Airbus SE reported its 2Q/first-half 2020 results, further revealing the scale of the losses that the COVID-19 pandemic has imposed on the commercial aircraft industry. With a first-half loss of €1.9 billion ($2.255 billion), compared with 1H 2019 profit of €1.2 billion ($1.42 billion), Airbus noted it booked just eight new orders for aircraft during Q2, after 290 new orders in Q1.
Along with production and job cuts it has implemented to address its losses, CEO Guillaume Faury emphasized that Airbus has set a corporate objective to conserve cash. The group also indicated it does not expect to increase its production rate again sooner than 2022.
Airbus now holds a backlog of 7,584 orders for commercial aircraft, though it has imposed a company-wide production cut to manage the slower rate of deliveries, now that airlines have reduced their orders.
“The impact of the COVID-19 pandemic on our financials is now very visible in the second quarter, with H1 commercial aircraft deliveries halving compared to a year ago,” commented Faury. “We have calibrated the business to face the new market environment on an industrial basis and the supply chain is now working in line with the new plan."

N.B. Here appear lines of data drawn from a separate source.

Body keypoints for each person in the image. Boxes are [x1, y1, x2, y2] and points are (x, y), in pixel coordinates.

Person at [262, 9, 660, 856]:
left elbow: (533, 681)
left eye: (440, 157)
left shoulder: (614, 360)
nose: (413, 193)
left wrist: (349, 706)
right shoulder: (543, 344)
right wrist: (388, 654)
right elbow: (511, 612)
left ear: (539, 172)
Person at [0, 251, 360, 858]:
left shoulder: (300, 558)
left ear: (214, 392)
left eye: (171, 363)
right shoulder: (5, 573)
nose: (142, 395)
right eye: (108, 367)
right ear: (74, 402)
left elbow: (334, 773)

At the start of July Airbus put forth a plan to reduce total employment by 15,000, a process that is ongoing.
Airbus also implemented a slower production rate across all its product series, in line with the new business forecast since the onset of the pandemic. It reduced A350 wide-body production rate from six aircraft per month to five, and the A320 narrow-body production rate by 30%, to 40 jets/month.
The A220 jet final assembly line in Mirabel, Quebec, is expected to return to its pre-COVID assembly rate of four aircraft/month, while the new final assembly line in Mobile, Alabama, opened as planned in May.